**EXERCISE DESCRIPTION**
Pick out each line of the items below that contains the word "luôn", and copy those lines.

**DATA RECORDS**

##########

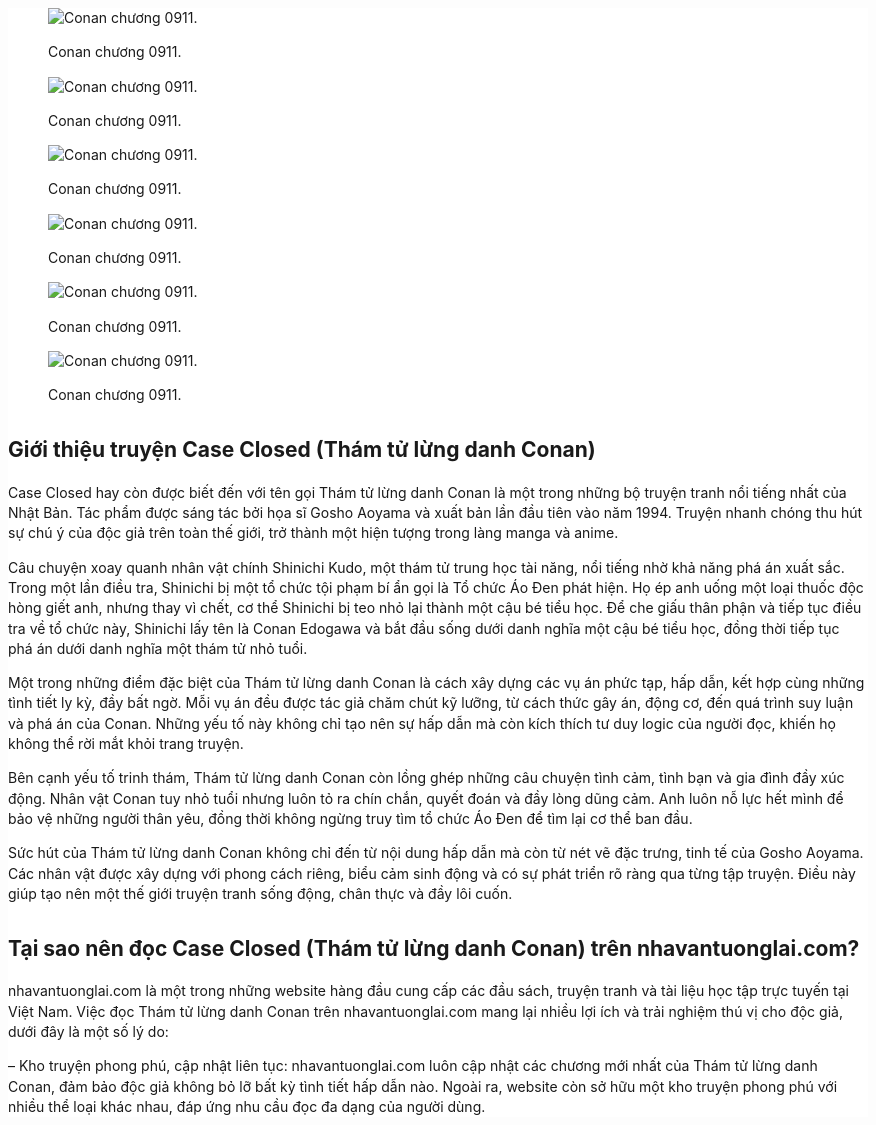 <figure><img src="https://banmaixanh.org/manga/gosho-aoyama/tham-tu-lung-danh-conan/0911-13.jpg" alt="Conan chương 0911." title="Conan chương 0911." height=100% width=100%><figcaption></p>Conan chương 0911.</p></figcaption></figure>

<figure><img src="https://banmaixanh.org/manga/gosho-aoyama/tham-tu-lung-danh-conan/0911-14.jpg" alt="Conan chương 0911." title="Conan chương 0911." height=100% width=100%><figcaption></p>Conan chương 0911.</p></figcaption></figure>

<figure><img src="https://banmaixanh.org/manga/gosho-aoyama/tham-tu-lung-danh-conan/0911-15.jpg" alt="Conan chương 0911." title="Conan chương 0911." height=100% width=100%><figcaption></p>Conan chương 0911.</p></figcaption></figure>

<figure><img src="https://banmaixanh.org/manga/gosho-aoyama/tham-tu-lung-danh-conan/0911-16.jpg" alt="Conan chương 0911." title="Conan chương 0911." height=100% width=100%><figcaption></p>Conan chương 0911.</p></figcaption></figure>

<figure><img src="https://banmaixanh.org/manga/gosho-aoyama/tham-tu-lung-danh-conan/0911-17.jpg" alt="Conan chương 0911." title="Conan chương 0911." height=100% width=100%><figcaption></p>Conan chương 0911.</p></figcaption></figure>

<figure><img src="https://banmaixanh.org/manga/gosho-aoyama/tham-tu-lung-danh-conan/0911-18.jpg" alt="Conan chương 0911." title="Conan chương 0911." height=100% width=100%><figcaption></p>Conan chương 0911.</p></figcaption></figure>

## Giới thiệu truyện Case Closed (Thám tử lừng danh Conan)

Case Closed hay còn được biết đến với tên gọi Thám tử lừng danh Conan là một trong những bộ truyện tranh nổi tiếng nhất của Nhật Bản. Tác phẩm được sáng tác bởi họa sĩ Gosho Aoyama và xuất bản lần đầu tiên vào năm 1994. Truyện nhanh chóng thu hút sự chú ý của độc giả trên toàn thế giới, trở thành một hiện tượng trong làng manga và anime.

Câu chuyện xoay quanh nhân vật chính Shinichi Kudo, một thám tử trung học tài năng, nổi tiếng nhờ khả năng phá án xuất sắc. Trong một lần điều tra, Shinichi bị một tổ chức tội phạm bí ẩn gọi là Tổ chức Áo Đen phát hiện. Họ ép anh uống một loại thuốc độc hòng giết anh, nhưng thay vì chết, cơ thể Shinichi bị teo nhỏ lại thành một cậu bé tiểu học. Để che giấu thân phận và tiếp tục điều tra về tổ chức này, Shinichi lấy tên là Conan Edogawa và bắt đầu sống dưới danh nghĩa một cậu bé tiểu học, đồng thời tiếp tục phá án dưới danh nghĩa một thám tử nhỏ tuổi.

Một trong những điểm đặc biệt của Thám tử lừng danh Conan là cách xây dựng các vụ án phức tạp, hấp dẫn, kết hợp cùng những tình tiết ly kỳ, đầy bất ngờ. Mỗi vụ án đều được tác giả chăm chút kỹ lưỡng, từ cách thức gây án, động cơ, đến quá trình suy luận và phá án của Conan. Những yếu tố này không chỉ tạo nên sự hấp dẫn mà còn kích thích tư duy logic của người đọc, khiến họ không thể rời mắt khỏi trang truyện.

Bên cạnh yếu tố trinh thám, Thám tử lừng danh Conan còn lồng ghép những câu chuyện tình cảm, tình bạn và gia đình đầy xúc động. Nhân vật Conan tuy nhỏ tuổi nhưng luôn tỏ ra chín chắn, quyết đoán và đầy lòng dũng cảm. Anh luôn nỗ lực hết mình để bảo vệ những người thân yêu, đồng thời không ngừng truy tìm tổ chức Áo Đen để tìm lại cơ thể ban đầu.

Sức hút của Thám tử lừng danh Conan không chỉ đến từ nội dung hấp dẫn mà còn từ nét vẽ đặc trưng, tinh tế của Gosho Aoyama. Các nhân vật được xây dựng với phong cách riêng, biểu cảm sinh động và có sự phát triển rõ ràng qua từng tập truyện. Điều này giúp tạo nên một thế giới truyện tranh sống động, chân thực và đầy lôi cuốn.

## Tại sao nên đọc Case Closed (Thám tử lừng danh Conan) trên nhavantuonglai.com?

nhavantuonglai.com là một trong những website hàng đầu cung cấp các đầu sách, truyện tranh và tài liệu học tập trực tuyến tại Việt Nam. Việc đọc Thám tử lừng danh Conan trên nhavantuonglai.com mang lại nhiều lợi ích và trải nghiệm thú vị cho độc giả, dưới đây là một số lý do:

– Kho truyện phong phú, cập nhật liên tục: nhavantuonglai.com luôn cập nhật các chương mới nhất của Thám tử lừng danh Conan, đảm bảo độc giả không bỏ lỡ bất kỳ tình tiết hấp dẫn nào. Ngoài ra, website còn sở hữu một kho truyện phong phú với nhiều thể loại khác nhau, đáp ứng nhu cầu đọc đa dạng của người dùng.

##########

**EXERCISE SOLUTION**
Bên cạnh yếu tố trinh thám, Thám tử lừng danh Conan còn lồng ghép những câu chuyện tình cảm, tình bạn và gia đình đầy xúc động. Nhân vật Conan tuy nhỏ tuổi nhưng luôn tỏ ra chín chắn, quyết đoán và đầy lòng dũng cảm. Anh luôn nỗ lực hết mình để bảo vệ những người thân yêu, đồng thời không ngừng truy tìm tổ chức Áo Đen để tìm lại cơ thể ban đầu.
– Kho truyện phong phú, cập nhật liên tục: nhavantuonglai.com luôn cập nhật các chương mới nhất của Thám tử lừng danh Conan, đảm bảo độc giả không bỏ lỡ bất kỳ tình tiết hấp dẫn nào. Ngoài ra, website còn sở hữu một kho truyện phong phú với nhiều thể loại khác nhau, đáp ứng nhu cầu đọc đa dạng của người dùng.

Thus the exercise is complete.